[Items listed in a dataset]
——————————

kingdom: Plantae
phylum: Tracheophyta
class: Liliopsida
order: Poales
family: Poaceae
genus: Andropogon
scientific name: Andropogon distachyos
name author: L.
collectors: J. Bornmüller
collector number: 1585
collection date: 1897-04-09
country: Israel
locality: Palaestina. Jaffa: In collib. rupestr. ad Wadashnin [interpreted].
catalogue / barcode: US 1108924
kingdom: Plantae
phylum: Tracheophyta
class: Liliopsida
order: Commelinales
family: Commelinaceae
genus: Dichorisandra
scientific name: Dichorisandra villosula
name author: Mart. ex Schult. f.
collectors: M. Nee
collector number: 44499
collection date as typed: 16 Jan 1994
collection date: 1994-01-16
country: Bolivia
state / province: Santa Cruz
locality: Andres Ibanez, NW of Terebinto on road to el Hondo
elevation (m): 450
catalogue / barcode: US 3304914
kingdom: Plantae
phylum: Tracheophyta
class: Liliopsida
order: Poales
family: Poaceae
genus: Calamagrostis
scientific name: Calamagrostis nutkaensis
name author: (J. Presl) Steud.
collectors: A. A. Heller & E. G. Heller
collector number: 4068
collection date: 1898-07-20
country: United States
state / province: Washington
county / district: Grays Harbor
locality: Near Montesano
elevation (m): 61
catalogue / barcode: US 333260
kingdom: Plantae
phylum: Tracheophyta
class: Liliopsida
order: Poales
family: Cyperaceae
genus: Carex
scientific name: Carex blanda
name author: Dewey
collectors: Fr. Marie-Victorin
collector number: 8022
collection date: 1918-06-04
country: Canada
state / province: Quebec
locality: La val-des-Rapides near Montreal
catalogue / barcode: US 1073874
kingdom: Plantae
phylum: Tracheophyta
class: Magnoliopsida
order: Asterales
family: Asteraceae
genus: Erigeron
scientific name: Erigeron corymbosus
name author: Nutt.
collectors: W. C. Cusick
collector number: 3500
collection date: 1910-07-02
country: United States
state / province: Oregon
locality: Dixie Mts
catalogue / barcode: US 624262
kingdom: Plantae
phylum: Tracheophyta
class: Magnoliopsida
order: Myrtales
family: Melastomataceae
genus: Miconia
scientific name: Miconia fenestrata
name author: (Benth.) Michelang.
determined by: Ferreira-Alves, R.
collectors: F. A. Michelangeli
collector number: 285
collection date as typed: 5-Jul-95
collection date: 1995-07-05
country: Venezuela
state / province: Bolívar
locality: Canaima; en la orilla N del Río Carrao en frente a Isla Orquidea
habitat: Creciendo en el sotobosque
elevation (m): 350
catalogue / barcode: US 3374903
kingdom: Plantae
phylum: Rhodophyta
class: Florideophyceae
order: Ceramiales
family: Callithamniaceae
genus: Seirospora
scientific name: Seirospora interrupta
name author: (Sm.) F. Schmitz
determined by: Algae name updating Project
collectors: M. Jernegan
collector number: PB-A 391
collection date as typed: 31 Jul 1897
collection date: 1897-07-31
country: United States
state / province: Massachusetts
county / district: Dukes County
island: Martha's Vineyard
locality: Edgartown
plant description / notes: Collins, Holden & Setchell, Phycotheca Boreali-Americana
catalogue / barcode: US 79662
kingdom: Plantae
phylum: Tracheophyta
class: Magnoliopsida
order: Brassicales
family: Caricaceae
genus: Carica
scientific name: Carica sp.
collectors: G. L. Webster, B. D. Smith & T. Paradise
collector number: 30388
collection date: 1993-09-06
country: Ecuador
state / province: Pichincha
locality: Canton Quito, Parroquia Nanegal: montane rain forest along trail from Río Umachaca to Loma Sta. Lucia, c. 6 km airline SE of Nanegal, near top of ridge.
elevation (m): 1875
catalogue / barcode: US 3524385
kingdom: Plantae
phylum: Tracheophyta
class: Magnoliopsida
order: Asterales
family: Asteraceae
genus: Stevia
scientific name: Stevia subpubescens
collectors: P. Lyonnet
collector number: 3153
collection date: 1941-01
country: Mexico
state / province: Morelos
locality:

——————————

What the task requires | Please output every line of the listing above as a numbered list, leaving out any blank lines.

Right answer |
1. kingdom: Plantae
2. phylum: Tracheophyta
3. class: Liliopsida
4. order: Poales
5. family: Poaceae
6. genus: Andropogon
7. scientific name: Andropogon distachyos
8. name author: L.
9. collectors: J. Bornmüller
10. collector number: 1585
11. collection date: 1897-04-09
12. country: Israel
13. locality: Palaestina. Jaffa: In collib. rupestr. ad Wadashnin [interpreted].
14. catalogue / barcode: US 1108924
15. kingdom: Plantae
16. phylum: Tracheophyta
17. class: Liliopsida
18. order: Commelinales
19. family: Commelinaceae
20. genus: Dichorisandra
21. scientific name: Dichorisandra villosula
22. name author: Mart. ex Schult. f.
23. collectors: M. Nee
24. collector number: 44499
25. collection date as typed: 16 Jan 1994
26. collection date: 1994-01-16
27. country: Bolivia
28. state / province: Santa Cruz
29. locality: Andres Ibanez, NW of Terebinto on road to el Hondo
30. elevation (m): 450
31. catalogue / barcode: US 3304914
32. kingdom: Plantae
33. phylum: Tracheophyta
34. class: Liliopsida
35. order: Poales
36. family: Poaceae
37. genus: Calamagrostis
38. scientific name: Calamagrostis nutkaensis
39. name author: (J. Presl) Steud.
40. collectors: A. A. Heller & E. G. Heller
41. collector number: 4068
42. collection date: 1898-07-20
43. country: United States
44. state / province: Washington
45. county / district: Grays Harbor
46. locality: Near Montesano
47. elevation (m): 61
48. catalogue / barcode: US 333260
49. kingdom: Plantae
50. phylum: Tracheophyta
51. class: Liliopsida
52. order: Poales
53. family: Cyperaceae
54. genus: Carex
55. scientific name: Carex blanda
56. name author: Dewey
57. collectors: Fr. Marie-Victorin
58. collector number: 8022
59. collection date: 1918-06-04
60. country: Canada
61. state / province: Quebec
62. locality: La val-des-Rapides near Montreal
63. catalogue / barcode: US 1073874
64. kingdom: Plantae
65. phylum: Tracheophyta
66. class: Magnoliopsida
67. order: Asterales
68. family: Asteraceae
69. genus: Erigeron
70. scientific name: Erigeron corymbosus
71. name author: Nutt.
72. collectors: W. C. Cusick
73. collector number: 3500
74. collection date: 1910-07-02
75. country: United States
76. state / province: Oregon
77. locality: Dixie Mts
78. catalogue / barcode: US 624262
79. kingdom: Plantae
80. phylum: Tracheophyta
81. class: Magnoliopsida
82. order: Myrtales
83. family: Melastomataceae
84. genus: Miconia
85. scientific name: Miconia fenestrata
86. name author: (Benth.) Michelang.
87. determined by: Ferreira-Alves, R.
88. collectors: F. A. Michelangeli
89. collector number: 285
90. collection date as typed: 5-Jul-95
91. collection date: 1995-07-05
92. country: Venezuela
93. state / province: Bolívar
94. locality: Canaima; en la orilla N del Río Carrao en frente a Isla Orquidea
95. habitat: Creciendo en el sotobosque
96. elevation (m): 350
97. catalogue / barcode: US 3374903
98. kingdom: Plantae
99. phylum: Rhodophyta
100. class: Florideophyceae
101. order: Ceramiales
102. family: Callithamniaceae
103. genus: Seirospora
104. scientific name: Seirospora interrupta
105. name author: (Sm.) F. Schmitz
106. determined by: Algae name updating Project
107. collectors: M. Jernegan
108. collector number: PB-A 391
109. collection date as typed: 31 Jul 1897
110. collection date: 1897-07-31
111. country: United States
112. state / province: Massachusetts
113. county / district: Dukes County
114. island: Martha's Vineyard
115. locality: Edgartown
116. plant description / notes: Collins, Holden & Setchell, Phycotheca Boreali-Americana
117. catalogue / barcode: US 79662
118. kingdom: Plantae
119. phylum: Tracheophyta
120. class: Magnoliopsida
121. order: Brassicales
122. family: Caricaceae
123. genus: Carica
124. scientific name: Carica sp.
125. collectors: G. L. Webster, B. D. Smith & T. Paradise
126. collector number: 30388
127. collection date: 1993-09-06
128. country: Ecuador
129. state / province: Pichincha
130. locality: Canton Quito, Parroquia Nanegal: montane rain forest along trail from Río Umachaca to Loma Sta. Lucia, c. 6 km airline SE of Nanegal, near top of ridge.
131. elevation (m): 1875
132. catalogue / barcode: US 3524385
133. kingdom: Plantae
134. phylum: Tracheophyta
135. class: Magnoliopsida
136. order: Asterales
137. family: Asteraceae
138. genus: Stevia
139. scientific name: Stevia subpubescens
140. collectors: P. Lyonnet
141. collector number: 3153
142. collection date: 1941-01
143. country: Mexico
144. state / province: Morelos
145. locality:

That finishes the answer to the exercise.